You know that eerily terrifying feeling that you’re being watched when an advert pops up on social media relating to something you casually mentioned to your mum over dinner one evening? Well, it turns out we’re not the first generation to be concerned our technology is being used for dodgy monitoring, not by a long-shot.
Sylvia Pankhurst, socialist suffragette and human rights campaigner, lobbied the British government over eavesdropping on phone conversations back in the 1930’s. Letters of hers, written to the postmaster general, MP Kingsley Wood, at the House of Commons, have been unearthed by an academic working at the BT Archives in the old Holborn telephone exchange that show her expressing concern over ‘improper use’ of phone lines.

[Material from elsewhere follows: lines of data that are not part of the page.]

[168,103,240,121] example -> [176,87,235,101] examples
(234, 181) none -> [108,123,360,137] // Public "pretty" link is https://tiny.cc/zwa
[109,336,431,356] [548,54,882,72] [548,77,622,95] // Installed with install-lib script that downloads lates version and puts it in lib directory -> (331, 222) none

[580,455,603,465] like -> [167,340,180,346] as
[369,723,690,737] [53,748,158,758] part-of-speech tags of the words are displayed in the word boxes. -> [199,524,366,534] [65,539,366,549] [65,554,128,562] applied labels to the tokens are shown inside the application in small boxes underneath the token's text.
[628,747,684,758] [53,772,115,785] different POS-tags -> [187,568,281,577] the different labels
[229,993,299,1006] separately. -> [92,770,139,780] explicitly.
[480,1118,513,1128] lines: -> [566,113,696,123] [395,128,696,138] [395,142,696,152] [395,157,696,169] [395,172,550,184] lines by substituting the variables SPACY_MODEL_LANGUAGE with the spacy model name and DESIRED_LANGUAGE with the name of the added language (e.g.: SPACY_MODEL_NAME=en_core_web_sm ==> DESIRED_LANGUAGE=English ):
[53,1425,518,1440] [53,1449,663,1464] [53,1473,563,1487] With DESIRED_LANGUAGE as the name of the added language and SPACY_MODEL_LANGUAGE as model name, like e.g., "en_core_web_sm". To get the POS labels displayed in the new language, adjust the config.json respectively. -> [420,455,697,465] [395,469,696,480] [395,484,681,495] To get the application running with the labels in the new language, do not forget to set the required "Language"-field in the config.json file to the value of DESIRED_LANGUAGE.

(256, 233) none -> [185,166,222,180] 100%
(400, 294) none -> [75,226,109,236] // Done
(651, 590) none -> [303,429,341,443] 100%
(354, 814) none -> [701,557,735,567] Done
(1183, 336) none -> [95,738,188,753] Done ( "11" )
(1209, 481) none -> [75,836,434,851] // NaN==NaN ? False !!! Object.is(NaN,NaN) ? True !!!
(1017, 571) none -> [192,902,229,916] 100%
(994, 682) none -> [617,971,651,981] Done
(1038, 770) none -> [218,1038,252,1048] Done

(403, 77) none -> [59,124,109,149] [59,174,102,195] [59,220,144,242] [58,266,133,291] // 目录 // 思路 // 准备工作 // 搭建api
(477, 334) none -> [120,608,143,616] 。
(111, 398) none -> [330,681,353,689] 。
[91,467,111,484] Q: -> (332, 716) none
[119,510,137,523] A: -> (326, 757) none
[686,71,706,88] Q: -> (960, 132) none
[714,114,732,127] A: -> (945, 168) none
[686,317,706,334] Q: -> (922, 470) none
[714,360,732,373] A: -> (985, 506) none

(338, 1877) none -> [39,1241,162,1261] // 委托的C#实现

According to Sarah Jackson, the academic who found the letters when researching her upcoming book about literature and telephony, Pankhurst wrote the letter after finding out that a solicitor had set up a duplicate phone line so he could listen and record his wife’s conversations with her lover.
‘They referred to a rather seedy case in which a Harley Street gynaecologist was struck off for having an affair with a patient,’ Jackson explained, ‘The patient’s husband, a solicitor, had found out and persuaded the Post Office, which was then in charge of the telephone system, to install an extra line.’
When the extra line rang, a bell would sound and alert a secretary in a nearby house. The secretary would then listen into the call and note the conversation in shorthand, with one man apparently telling the solicitors wife ‘I will ring you later, my beautiful.’
Alarmed to find out the solicitor was able to do this, Pankhurst wrote to Wood, saying ‘the installation of a line so arranged obviously opens the door to improper use by unscrupulous persons and the question arises as to whether the Post Office ever in fact installed a line under such extraordinary conditions.
‘I desire to ask whether such a line was ever installed, ‘she continued, ‘and if so, whether the installation was effected with your knowledge and whether you proposed to allow such lines to be installed in the future for undoubtedly they are opposed to the very best interests of the community and contrary to public policy.’
While an official replied to her first letter stating that it was normal for extra lines to be installed in order to take calls in different rooms, her response – in which she said she had her own extension but the buzzer system used by the solicitor was ‘quite special’ – never received a reply.
‘Her letters are polite and firm. She’s clearly incredibly intelligent and a force to be reckoned with,’ Jackson told The Guardian, ‘Just after finding the letter I came upon the story of the MP [Steve Baker] who keeps his mobile phone in the microwave so he can’t be monitored. It shows that concerns about surveillance have been there for decades and are still very much with us.’
The associate professor at Nottingham Trent University also stated that MI5 had intercepted Pankhurst’s letters in the 1930s and 40s, also monitoring her movements. ‘It’s pure speculation but it’s tempting to think she had an inkling she was being monitored,’ she said.
In fact, MI5 files were released in 2004 that referred to Pankhurst as a ‘horrid old harridan’ in a document from a Foreign Office official, where he also said he hoped she would be ‘choked to death by her own pamphlets’.
Of course, it’s no surprise that a woman who fought for women’s suffrage -despite her estrangement from her mother Emmeline and sister Christabel – was loathed by government officials.
‘Sylvia Pankhurst is generally remembered today simply as a militant suffragette,’ said the AHRC’s director of partnerships and engagement, Professor Roey Sweet, ‘but the exciting discovery of these letters reminds us that her fight for women’s political rights was part of her lifelong commitment to socialist and revolutionary politics, pacifism and internationalism.